At last a film with a monster baby!

Frank Davies is awaked in the middle of the night by his wife. The great moment is here: she’s about to give birth to their child. But the happy event is cut short, the newborn kills all the maternity staff as soon as it’s born! A baby hunt is organized in town.

I discovered It’s Alive on VHS when I was 12 and maybe it’s the reason I never wanted to have kids! It could be the only movie to imagine childbirth as a horror scene.

With this baby hunt mobilizing all police forces, the film deploys a ferocious metaphor for Nixon’s America that cannot understand its youth (“our children have become monsters”), for capitalism embodied here by big pharma lobbies, and our relationship to monstrosity. As often in cinema and in our societies, the figure of the monster is useful both for catalyzing and revealing the fears of a community.

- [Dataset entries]
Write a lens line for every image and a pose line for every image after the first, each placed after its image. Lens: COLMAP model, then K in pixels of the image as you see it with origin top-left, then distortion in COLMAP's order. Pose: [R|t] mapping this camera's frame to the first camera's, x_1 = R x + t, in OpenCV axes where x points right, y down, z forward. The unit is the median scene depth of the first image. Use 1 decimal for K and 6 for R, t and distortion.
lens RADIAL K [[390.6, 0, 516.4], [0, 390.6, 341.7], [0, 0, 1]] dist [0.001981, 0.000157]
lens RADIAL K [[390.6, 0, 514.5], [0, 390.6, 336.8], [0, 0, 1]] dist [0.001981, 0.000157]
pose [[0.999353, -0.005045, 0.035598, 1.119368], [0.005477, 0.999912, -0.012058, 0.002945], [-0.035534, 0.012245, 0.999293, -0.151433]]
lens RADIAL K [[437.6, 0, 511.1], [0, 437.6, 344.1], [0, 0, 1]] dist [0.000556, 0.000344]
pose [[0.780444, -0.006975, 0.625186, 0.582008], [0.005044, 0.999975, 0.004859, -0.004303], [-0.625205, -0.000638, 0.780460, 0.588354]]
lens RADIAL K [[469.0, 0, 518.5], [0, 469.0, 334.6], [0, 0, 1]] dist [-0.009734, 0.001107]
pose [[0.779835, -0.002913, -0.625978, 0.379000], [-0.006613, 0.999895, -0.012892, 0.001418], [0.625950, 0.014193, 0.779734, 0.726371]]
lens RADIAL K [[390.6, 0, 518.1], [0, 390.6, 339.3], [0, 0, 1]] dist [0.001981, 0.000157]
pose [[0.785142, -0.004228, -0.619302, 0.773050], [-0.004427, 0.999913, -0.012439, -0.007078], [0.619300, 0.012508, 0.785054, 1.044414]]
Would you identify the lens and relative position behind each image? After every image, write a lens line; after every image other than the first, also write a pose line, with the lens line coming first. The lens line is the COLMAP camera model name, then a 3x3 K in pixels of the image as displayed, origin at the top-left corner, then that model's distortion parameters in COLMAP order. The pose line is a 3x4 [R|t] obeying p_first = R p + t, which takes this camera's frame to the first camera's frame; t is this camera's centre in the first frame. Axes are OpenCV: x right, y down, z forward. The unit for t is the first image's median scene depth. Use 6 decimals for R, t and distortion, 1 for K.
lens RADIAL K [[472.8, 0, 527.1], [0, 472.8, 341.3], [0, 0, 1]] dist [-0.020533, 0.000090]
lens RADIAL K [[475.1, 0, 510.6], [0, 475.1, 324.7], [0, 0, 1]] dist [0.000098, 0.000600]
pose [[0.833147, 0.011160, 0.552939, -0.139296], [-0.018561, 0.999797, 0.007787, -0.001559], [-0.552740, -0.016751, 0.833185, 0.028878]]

- [REQUIRED ACTION] Could you copy out the film review word for word, everything from "I discovered It’s" down to "of a community."? The data have no connection to the review.

- [EXERCISE RESULT]
I discovered It’s Alive on VHS when I was 12 and maybe it’s the reason I never wanted to have kids! It could be the only movie to imagine childbirth as a horror scene.

With this baby hunt mobilizing all police forces, the film deploys a ferocious metaphor for Nixon’s America that cannot understand its youth (“our children have become monsters”), for capitalism embodied here by big pharma lobbies, and our relationship to monstrosity. As often in cinema and in our societies, the figure of the monster is useful both for catalyzing and revealing the fears of a community.